William Gilman and Edward McNenney were the first of seven former executives at the world’s largest insurance brokerage to face trial for fraud in the investigation. They were accused by the New York attorney general’s office of fixing prices to steer business to insurers that paid their company hidden fees. The remaining five defendants are awaiting trial.
State Supreme Court Justice James Yates, who heard the case in New York without a jury, found the two men guilty of the one count of monopoly or restraint of trade under the state’s antitrust statutes. They face as much as four years in prison when they are sentenced April 30.
“For ultimately all of the counts, the judge saw the undeniable truth,” said Robert Cleary, a lawyer for Gilman, adding he would appeal the lone conviction. “The verdict on that count is fatally flawed.”

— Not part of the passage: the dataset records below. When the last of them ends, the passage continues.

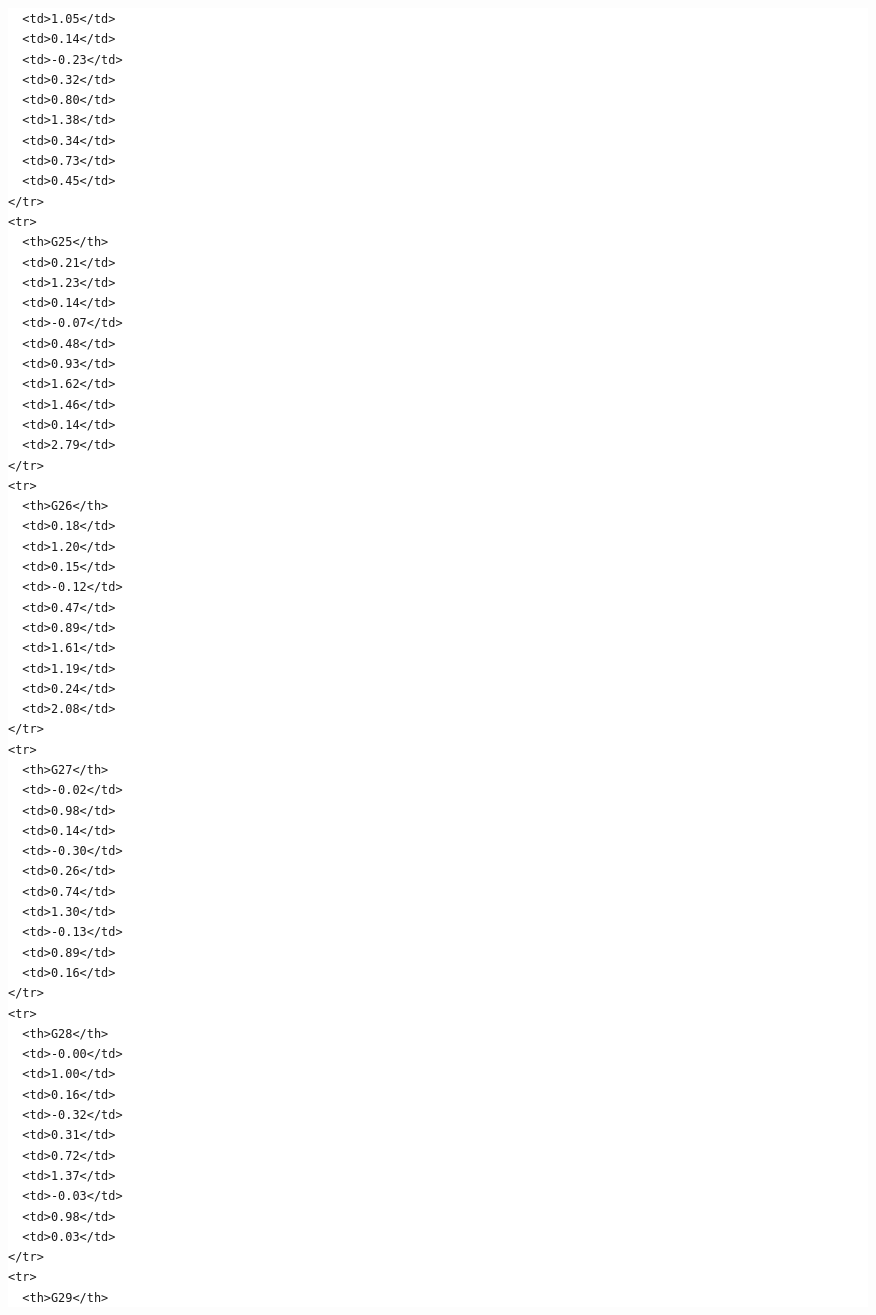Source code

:       <td>1.05</td>
      <td>0.14</td>
      <td>-0.23</td>
      <td>0.32</td>
      <td>0.80</td>
      <td>1.38</td>
      <td>0.34</td>
      <td>0.73</td>
      <td>0.45</td>
    </tr>
    <tr>
      <th>G25</th>
      <td>0.21</td>
      <td>1.23</td>
      <td>0.14</td>
      <td>-0.07</td>
      <td>0.48</td>
      <td>0.93</td>
      <td>1.62</td>
      <td>1.46</td>
      <td>0.14</td>
      <td>2.79</td>
    </tr>
    <tr>
      <th>G26</th>
      <td>0.18</td>
      <td>1.20</td>
      <td>0.15</td>
      <td>-0.12</td>
      <td>0.47</td>
      <td>0.89</td>
      <td>1.61</td>
      <td>1.19</td>
      <td>0.24</td>
      <td>2.08</td>
    </tr>
    <tr>
      <th>G27</th>
      <td>-0.02</td>
      <td>0.98</td>
      <td>0.14</td>
      <td>-0.30</td>
      <td>0.26</td>
      <td>0.74</td>
      <td>1.30</td>
      <td>-0.13</td>
      <td>0.89</td>
      <td>0.16</td>
    </tr>
    <tr>
      <th>G28</th>
      <td>-0.00</td>
      <td>1.00</td>
      <td>0.16</td>
      <td>-0.32</td>
      <td>0.31</td>
      <td>0.72</td>
      <td>1.37</td>
      <td>-0.03</td>
      <td>0.98</td>
      <td>0.03</td>
    </tr>
    <tr>
      <th>G29</th>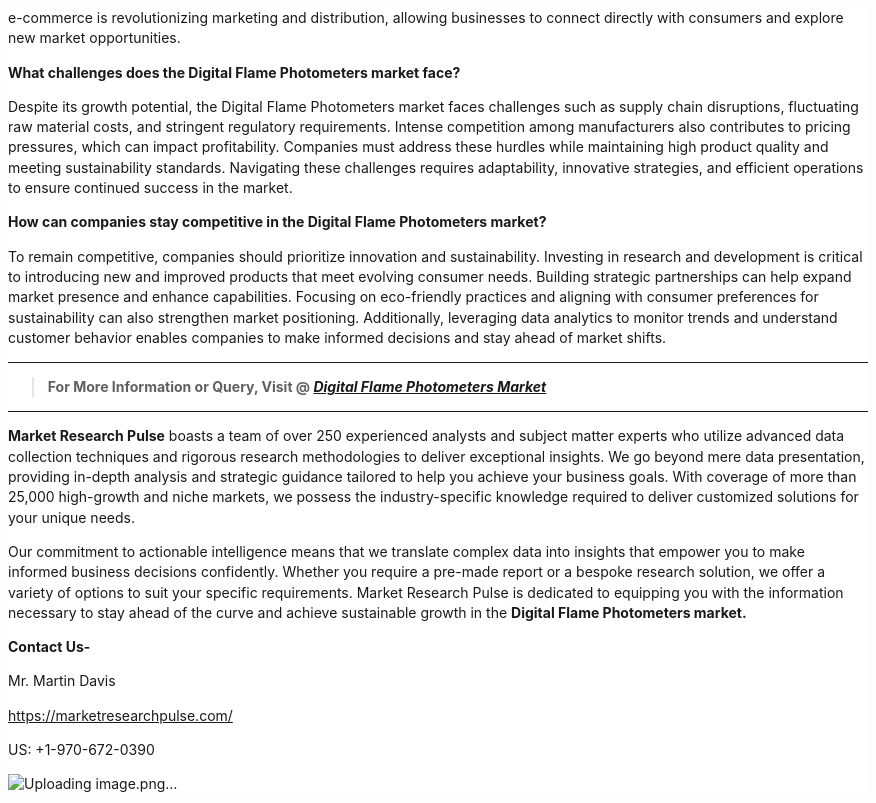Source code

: e-commerce is revolutionizing marketing and distribution, allowing businesses to connect directly with consumers and explore new market opportunities.</p><p><strong>What challenges does the Digital Flame Photometers market face?</strong></p><p>Despite its growth potential, the Digital Flame Photometers market faces challenges such as supply chain disruptions, fluctuating raw material costs, and stringent regulatory requirements. Intense competition among manufacturers also contributes to pricing pressures, which can impact profitability. Companies must address these hurdles while maintaining high product quality and meeting sustainability standards. Navigating these challenges requires adaptability, innovative strategies, and efficient operations to ensure continued success in the market.</p><p><strong>How can companies stay competitive in the Digital Flame Photometers market?</strong></p><p>To remain competitive, companies should prioritize innovation and sustainability. Investing in research and development is critical to introducing new and improved products that meet evolving consumer needs. Building strategic partnerships can help expand market presence and enhance capabilities. Focusing on eco-friendly practices and aligning with consumer preferences for sustainability can also strengthen market positioning. Additionally, leveraging data analytics to monitor trends and understand customer behavior enables companies to make informed decisions and stay ahead of market shifts.</p><hr /><blockquote><p><strong>For More Information or Query, Visit @&nbsp;<em><a href="https://marketresearchpulse.com/report/124995/digital-flame-photometers-market?utm_source=Linkedin&utm_medium=0114">Digital Flame Photometers Market</a></em></strong></p></blockquote><hr /><p><strong>Market Research Pulse</strong> boasts a team of over 250 experienced analysts and subject matter experts who utilize advanced data collection techniques and rigorous research methodologies to deliver exceptional insights. We go beyond mere data presentation, providing in-depth analysis and strategic guidance tailored to help you achieve your business goals. With coverage of more than 25,000 high-growth and niche markets, we possess the industry-specific knowledge required to deliver customized solutions for your unique needs.</p><p>Our commitment to actionable intelligence means that we translate complex data into insights that empower you to make informed business decisions confidently. Whether you require a pre-made report or a bespoke research solution, we offer a variety of options to suit your specific requirements. Market Research Pulse is dedicated to equipping you with the information necessary to stay ahead of the curve and achieve sustainable growth in the <strong>Digital Flame Photometers market.</strong></p><p><strong>Contact Us-</strong></p><p>Mr. Martin Davis</p><p>https://marketresearchpulse.com/</p><p>US: +1-970-672-0390</p>
![Uploading image.png…]()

Yates didn’t explain his verdict. Twenty-one former employees of Marsh & McLennan, American International Group Inc. and three other companies have pleaded guilty to felonies or misdemeanors since former state Atty. Gen. Eliot Spitzer initiated the inquiry in 2004.
“We are gratified that the court found the defendants guilty of felony bid-rigging,” said Jeffrey Lerner, a spokesman for current New York Atty. Gen. Andrew Cuomo.
New York-based Marsh & McLennan lost almost half its market value and ousted former Chief Executive Jeffrey Greenberg before settling a related civil lawsuit filed by Spitzer in 2005. The brokerage settled for $850 million over accusations that it rigged bids and took kickbacks from insurers.